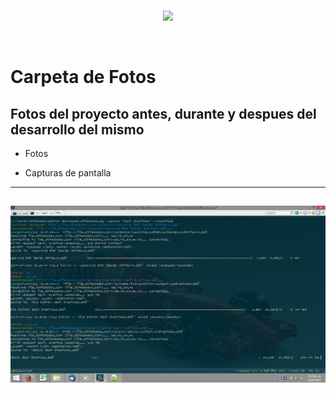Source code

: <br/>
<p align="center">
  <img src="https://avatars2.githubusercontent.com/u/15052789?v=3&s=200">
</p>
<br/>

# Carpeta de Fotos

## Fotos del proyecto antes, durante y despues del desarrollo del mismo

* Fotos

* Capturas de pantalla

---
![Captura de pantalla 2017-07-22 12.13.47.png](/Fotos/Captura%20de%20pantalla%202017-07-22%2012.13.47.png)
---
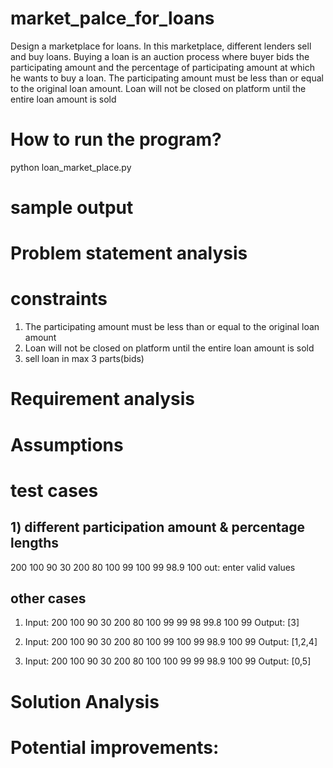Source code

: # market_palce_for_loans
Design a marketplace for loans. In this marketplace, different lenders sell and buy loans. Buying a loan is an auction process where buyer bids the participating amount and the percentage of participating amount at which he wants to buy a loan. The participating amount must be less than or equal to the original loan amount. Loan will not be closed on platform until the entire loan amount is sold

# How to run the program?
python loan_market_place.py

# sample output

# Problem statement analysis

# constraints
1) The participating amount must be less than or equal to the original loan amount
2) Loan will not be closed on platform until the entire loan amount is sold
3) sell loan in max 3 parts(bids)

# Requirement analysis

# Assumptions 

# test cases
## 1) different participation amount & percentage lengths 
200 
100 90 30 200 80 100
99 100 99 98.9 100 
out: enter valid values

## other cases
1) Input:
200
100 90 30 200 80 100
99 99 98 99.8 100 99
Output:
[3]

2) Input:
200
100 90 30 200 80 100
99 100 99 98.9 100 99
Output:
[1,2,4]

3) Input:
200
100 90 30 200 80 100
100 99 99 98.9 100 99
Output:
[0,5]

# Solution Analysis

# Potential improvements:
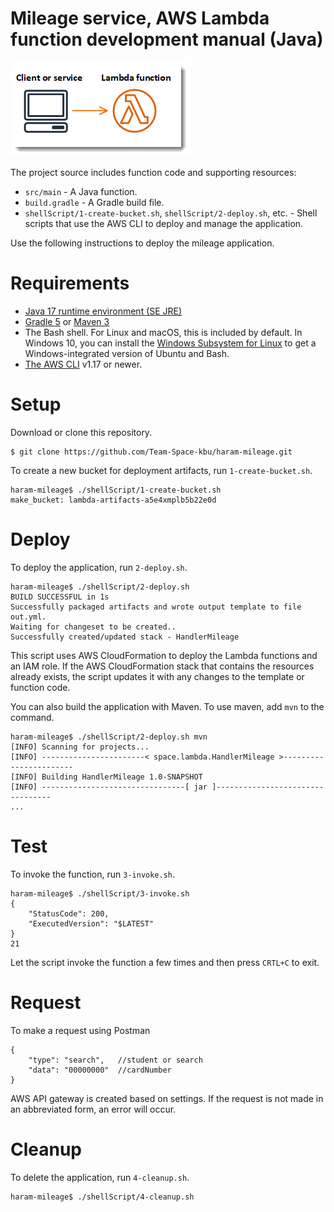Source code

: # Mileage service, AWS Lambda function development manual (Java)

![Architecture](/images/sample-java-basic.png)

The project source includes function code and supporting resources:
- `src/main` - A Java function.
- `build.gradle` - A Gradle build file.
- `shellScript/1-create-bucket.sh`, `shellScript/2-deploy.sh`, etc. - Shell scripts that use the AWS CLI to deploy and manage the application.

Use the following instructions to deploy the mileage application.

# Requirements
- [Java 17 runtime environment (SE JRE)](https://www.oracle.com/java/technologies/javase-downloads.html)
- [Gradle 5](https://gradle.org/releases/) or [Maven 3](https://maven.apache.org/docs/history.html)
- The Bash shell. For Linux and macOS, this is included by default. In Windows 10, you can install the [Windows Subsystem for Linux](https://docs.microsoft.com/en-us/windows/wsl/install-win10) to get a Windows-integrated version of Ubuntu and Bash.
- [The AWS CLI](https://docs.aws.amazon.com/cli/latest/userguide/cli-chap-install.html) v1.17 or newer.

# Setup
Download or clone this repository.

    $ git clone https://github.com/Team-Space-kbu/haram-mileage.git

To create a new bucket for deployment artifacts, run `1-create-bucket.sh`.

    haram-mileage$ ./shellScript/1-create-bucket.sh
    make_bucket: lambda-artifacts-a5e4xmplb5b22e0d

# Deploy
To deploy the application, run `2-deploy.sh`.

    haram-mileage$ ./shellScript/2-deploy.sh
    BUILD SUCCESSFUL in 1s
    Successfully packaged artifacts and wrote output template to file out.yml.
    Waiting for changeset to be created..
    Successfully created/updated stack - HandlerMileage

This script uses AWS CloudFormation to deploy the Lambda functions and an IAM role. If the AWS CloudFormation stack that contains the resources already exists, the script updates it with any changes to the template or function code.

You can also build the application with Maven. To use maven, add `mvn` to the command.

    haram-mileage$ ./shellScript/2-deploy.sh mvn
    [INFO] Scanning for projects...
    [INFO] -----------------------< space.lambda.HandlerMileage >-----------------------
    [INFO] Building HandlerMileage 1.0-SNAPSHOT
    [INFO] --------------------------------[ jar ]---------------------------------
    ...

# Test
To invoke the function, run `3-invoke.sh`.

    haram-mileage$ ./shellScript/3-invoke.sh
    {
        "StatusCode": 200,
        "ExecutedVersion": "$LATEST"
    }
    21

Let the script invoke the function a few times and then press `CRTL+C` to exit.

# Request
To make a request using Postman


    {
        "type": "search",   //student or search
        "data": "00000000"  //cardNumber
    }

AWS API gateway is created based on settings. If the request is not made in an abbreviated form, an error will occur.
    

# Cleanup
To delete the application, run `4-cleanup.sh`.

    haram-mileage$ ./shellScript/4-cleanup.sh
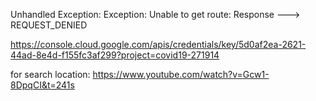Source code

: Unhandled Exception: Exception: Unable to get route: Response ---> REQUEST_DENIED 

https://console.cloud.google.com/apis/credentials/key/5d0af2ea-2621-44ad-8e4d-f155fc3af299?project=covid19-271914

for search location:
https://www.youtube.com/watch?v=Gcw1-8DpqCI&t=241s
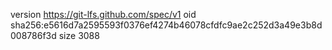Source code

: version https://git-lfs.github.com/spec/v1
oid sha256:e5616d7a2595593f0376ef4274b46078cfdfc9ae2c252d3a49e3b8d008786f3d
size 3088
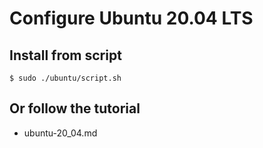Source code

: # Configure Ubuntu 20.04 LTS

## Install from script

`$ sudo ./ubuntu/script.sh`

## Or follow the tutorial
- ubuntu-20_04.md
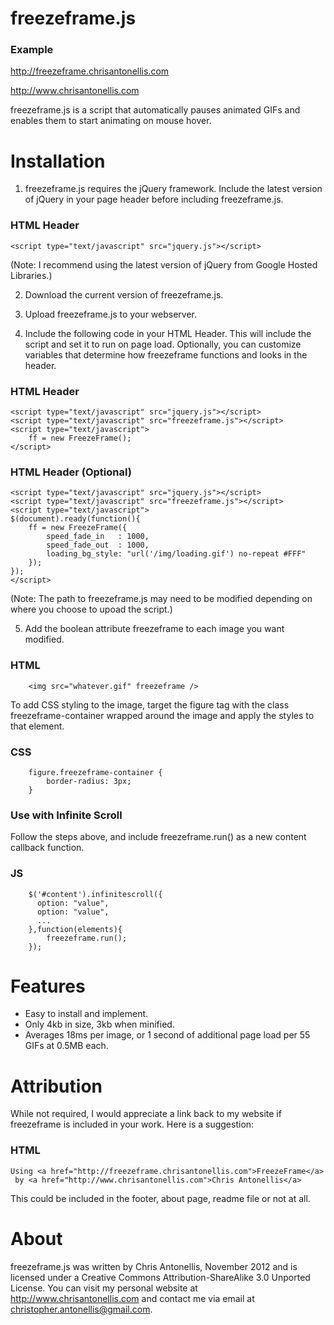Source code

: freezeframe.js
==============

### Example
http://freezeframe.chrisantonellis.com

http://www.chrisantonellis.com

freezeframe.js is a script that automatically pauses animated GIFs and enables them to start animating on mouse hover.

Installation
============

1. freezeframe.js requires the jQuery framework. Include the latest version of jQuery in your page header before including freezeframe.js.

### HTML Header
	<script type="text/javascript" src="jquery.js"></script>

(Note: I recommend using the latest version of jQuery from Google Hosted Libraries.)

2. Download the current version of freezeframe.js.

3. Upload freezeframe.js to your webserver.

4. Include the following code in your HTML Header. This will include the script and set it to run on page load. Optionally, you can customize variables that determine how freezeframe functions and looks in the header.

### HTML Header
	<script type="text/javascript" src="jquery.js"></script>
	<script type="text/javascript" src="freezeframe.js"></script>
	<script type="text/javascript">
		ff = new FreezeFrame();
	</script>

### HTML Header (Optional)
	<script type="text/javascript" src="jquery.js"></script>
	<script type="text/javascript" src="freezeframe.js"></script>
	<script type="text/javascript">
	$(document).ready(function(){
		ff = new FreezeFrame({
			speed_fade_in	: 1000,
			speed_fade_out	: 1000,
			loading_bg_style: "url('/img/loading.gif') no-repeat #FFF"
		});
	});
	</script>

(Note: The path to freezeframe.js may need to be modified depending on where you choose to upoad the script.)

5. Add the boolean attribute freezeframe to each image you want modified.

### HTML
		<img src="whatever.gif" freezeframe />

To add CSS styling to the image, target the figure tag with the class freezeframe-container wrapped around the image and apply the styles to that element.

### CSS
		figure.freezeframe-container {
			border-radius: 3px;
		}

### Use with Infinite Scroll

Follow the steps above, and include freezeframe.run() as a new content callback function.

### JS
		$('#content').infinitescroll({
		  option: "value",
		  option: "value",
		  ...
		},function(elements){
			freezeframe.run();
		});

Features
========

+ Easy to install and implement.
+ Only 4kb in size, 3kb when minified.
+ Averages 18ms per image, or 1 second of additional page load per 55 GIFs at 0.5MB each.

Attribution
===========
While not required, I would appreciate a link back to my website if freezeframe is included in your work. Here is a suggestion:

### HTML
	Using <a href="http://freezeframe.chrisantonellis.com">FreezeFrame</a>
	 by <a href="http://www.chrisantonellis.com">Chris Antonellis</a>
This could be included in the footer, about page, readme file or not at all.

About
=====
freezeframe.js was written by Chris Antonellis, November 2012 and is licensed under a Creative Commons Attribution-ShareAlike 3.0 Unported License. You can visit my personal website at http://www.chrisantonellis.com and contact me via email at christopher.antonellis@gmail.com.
▬▬▬
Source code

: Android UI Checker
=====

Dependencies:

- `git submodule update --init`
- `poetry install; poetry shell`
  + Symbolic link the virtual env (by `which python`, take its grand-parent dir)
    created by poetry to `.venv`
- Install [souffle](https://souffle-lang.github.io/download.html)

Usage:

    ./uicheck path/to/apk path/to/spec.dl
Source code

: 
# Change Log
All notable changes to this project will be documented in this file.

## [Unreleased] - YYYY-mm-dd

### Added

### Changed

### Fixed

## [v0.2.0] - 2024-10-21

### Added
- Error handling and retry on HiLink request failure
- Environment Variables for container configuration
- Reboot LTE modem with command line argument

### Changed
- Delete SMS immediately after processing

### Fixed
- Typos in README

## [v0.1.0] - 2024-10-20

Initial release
▬▬▬
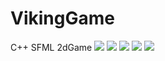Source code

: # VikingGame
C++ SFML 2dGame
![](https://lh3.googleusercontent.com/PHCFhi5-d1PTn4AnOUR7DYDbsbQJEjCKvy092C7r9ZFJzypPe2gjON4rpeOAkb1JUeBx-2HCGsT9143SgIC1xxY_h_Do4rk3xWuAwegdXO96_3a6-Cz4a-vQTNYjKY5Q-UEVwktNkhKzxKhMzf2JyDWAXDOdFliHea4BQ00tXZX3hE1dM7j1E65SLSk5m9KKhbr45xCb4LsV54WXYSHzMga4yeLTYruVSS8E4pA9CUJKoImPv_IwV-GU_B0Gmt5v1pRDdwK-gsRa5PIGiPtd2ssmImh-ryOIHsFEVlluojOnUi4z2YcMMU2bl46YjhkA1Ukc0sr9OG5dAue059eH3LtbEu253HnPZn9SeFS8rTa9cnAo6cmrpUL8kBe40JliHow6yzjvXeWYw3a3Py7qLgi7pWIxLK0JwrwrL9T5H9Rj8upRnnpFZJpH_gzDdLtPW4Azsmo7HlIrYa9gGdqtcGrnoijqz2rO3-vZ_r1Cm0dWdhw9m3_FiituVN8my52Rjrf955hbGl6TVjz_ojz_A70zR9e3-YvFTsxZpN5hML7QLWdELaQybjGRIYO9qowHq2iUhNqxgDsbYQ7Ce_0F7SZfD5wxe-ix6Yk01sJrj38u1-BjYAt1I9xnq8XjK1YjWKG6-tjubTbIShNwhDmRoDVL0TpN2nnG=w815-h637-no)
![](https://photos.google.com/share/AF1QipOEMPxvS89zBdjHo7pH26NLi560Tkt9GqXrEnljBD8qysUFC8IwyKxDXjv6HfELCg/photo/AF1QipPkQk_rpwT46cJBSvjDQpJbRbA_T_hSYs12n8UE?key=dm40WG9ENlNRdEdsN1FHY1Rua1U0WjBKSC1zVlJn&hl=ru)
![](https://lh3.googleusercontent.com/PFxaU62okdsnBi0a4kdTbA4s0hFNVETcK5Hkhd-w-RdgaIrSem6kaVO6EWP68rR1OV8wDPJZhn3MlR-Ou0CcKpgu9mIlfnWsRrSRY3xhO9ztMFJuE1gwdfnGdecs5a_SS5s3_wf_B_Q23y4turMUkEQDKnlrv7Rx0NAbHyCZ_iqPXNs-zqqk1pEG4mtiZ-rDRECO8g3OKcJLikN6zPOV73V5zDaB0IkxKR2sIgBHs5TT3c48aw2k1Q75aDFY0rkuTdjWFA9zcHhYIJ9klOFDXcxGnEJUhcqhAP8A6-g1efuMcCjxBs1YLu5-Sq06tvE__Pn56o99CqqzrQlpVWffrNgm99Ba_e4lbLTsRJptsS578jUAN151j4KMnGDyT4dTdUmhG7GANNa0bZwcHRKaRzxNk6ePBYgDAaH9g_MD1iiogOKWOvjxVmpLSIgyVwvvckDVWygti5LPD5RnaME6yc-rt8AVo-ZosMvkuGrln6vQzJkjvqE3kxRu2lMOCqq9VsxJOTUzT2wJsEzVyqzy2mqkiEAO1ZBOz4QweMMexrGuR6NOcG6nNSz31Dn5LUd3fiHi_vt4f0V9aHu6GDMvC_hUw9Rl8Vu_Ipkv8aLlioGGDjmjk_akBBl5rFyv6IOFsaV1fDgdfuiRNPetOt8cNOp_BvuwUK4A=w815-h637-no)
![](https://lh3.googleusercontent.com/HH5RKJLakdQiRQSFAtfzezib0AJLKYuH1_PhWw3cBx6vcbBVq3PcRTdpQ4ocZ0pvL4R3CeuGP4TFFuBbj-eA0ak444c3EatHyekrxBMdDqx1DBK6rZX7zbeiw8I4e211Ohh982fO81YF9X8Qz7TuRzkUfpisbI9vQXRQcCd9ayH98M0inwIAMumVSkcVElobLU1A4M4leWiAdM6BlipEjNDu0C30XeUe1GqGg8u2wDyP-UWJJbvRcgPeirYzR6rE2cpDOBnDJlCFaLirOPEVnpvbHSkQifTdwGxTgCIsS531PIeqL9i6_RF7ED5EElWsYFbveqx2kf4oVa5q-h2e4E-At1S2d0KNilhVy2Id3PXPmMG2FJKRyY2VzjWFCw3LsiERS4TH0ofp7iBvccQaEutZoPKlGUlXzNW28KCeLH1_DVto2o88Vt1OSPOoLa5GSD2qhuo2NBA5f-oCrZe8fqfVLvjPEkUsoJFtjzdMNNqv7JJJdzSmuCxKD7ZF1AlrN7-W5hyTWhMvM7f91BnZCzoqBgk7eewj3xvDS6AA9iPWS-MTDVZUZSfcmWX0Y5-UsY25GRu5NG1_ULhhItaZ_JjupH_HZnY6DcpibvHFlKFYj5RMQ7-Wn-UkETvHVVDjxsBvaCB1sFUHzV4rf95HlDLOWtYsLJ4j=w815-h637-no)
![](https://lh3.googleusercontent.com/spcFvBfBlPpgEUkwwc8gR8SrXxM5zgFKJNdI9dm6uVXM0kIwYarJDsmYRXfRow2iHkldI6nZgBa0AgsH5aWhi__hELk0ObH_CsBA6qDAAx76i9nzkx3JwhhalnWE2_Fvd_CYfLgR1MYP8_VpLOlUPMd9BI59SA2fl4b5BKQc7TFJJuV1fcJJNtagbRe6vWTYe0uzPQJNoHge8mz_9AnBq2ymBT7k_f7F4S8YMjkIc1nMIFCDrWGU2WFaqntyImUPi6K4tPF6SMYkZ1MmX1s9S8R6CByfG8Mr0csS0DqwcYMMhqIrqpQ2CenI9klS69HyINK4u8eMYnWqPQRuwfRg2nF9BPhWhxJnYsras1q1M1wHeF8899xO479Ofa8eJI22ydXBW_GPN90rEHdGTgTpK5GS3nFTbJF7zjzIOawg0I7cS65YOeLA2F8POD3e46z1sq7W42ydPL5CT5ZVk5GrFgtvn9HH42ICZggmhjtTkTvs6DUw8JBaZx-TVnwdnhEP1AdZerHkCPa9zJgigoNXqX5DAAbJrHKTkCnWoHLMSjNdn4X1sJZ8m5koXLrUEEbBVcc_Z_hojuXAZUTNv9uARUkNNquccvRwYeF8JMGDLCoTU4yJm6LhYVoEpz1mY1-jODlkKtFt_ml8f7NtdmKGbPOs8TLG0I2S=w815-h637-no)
▬▬▬
● WHAT TO PRODUCE: Print the stretch of lines from the one containing "# Solution Analysis" through the one containing "Use the following", both included, leaving out the picture.

● COMPLETED TASK:
# Solution Analysis

# Potential improvements:
Source code

: # Mileage service, AWS Lambda function development manual (Java)

![Architecture](/images/sample-java-basic.png)

The project source includes function code and supporting resources:
- `src/main` - A Java function.
- `build.gradle` - A Gradle build file.
- `shellScript/1-create-bucket.sh`, `shellScript/2-deploy.sh`, etc. - Shell scripts that use the AWS CLI to deploy and manage the application.

Use the following instructions to deploy the mileage application.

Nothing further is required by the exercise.